结果:给予STZ的大鼠显示体重下降,血糖水平升高,SDH活性和AGE含量升高,提示DC大鼠模型的成功建立。有趣的是,MFN2表达在DC大鼠晶状体和HG诱导的HLE-B3细胞中显著下调。进一步分析表明,在HG条件下,MFN2过表达增强细胞活力并抑制细胞凋亡,同时Bax降低,HLE-B3细胞中caspase-9裂解并增加Bcl-2表达。MFN2过表达还抑制了由HG引起的线粒体损伤,表现为ROS产生减少。恢复的Δφm和增加的线粒体细胞色素c(Cytoc)水平。此外,MFN2过表达增加LC3BⅡ/LC3BⅠ比值和Beclin-1表达,但降低了p62水平,并阻断HG处理的HLE-B3细胞中mTOR的磷酸化。相比之下,MFN2沉默产生相反的效果。
结论:我们的研究结果表明,MFN2的表达可能是预防糖尿病性白内障发展过程中晶状体上皮细胞凋亡所必需的。

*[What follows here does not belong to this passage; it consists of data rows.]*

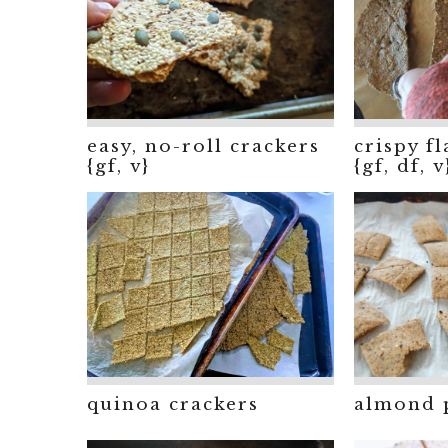
easy, no-roll crackers
crispy f
{gf, v}
{gf, df, v
almond 
quinoa crackers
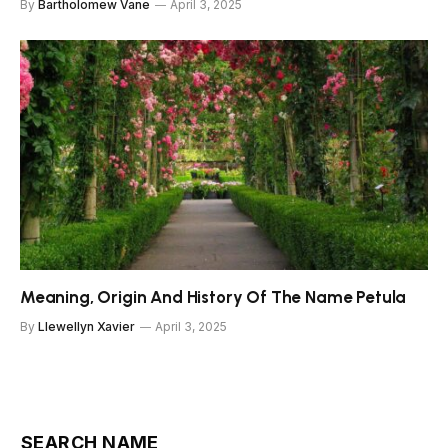
By
Bartholomew Vane
April 3, 2025
Meaning, Origin And History Of The Name Petula
By
Llewellyn Xavier
April 3, 2025
SEARCH NAME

方法:腹腔注射链脲佐菌素(STZ)12周建立大鼠DC模型。我们测量了大鼠的体重,血糖浓度,大鼠晶状体中山梨醇脱氢酶(SDH)活性和糖基化终产物(AGE)含量。通过RT-qPCR和蛋白质印迹测定检测晶状体中的MFN2mRNA和蛋白质表达水平。体外,人晶状体上皮(HLE)B3细胞用25mM葡萄糖(高葡萄糖,HG)诱导细胞损伤。为了确定MFN2在HG诱导的细胞损伤中的作用,用装载有MFN2过表达质粒或短发夹RNA(shRNA)的慢病毒转染HLE-B3细胞以过表达或敲低MFN2表达,其次是HG暴露。通过CCK-8测定评估细胞活力。流式细胞术检测细胞凋亡和活性氧(ROS)水平。JC-1染色显示线粒体膜电位的变化(ΔΦm)。与细胞凋亡相关的介质,线粒体损伤,并测定了自噬。
结果:给予STZ的大鼠显示体重下降,血糖水平升高,SDH活性和AGE含量升高,提示DC大鼠模型的成功建立。有趣的是,MFN2表达在DC大鼠晶状体和HG诱导的HLE-B3细胞中显著下调。进一步分析表明,在HG条件下,MFN2过表达增强细胞活力并抑制细胞凋亡,同时Bax降低,HLE-B3细胞中caspase-9裂解并增加Bcl-2表达。MFN2过表达还抑制了由HG引起的线粒体损伤,表现为ROS产生减少。恢复的Δφm和增加的线粒体细胞色素c(Cytoc)水平。此外,MFN2过表达增加LC3BⅡ/LC3BⅠ比值和Beclin-1表达,但降低了p62水平,并阻断HG处理的HLE-B3细胞中mTOR的磷酸化。相比之下,MFN2沉默产生相反的效果。
结论:我们的研究结果表明,MFN2的表达可能是预防糖尿病性白内障发展过程中晶状体上皮细胞凋亡所必需的。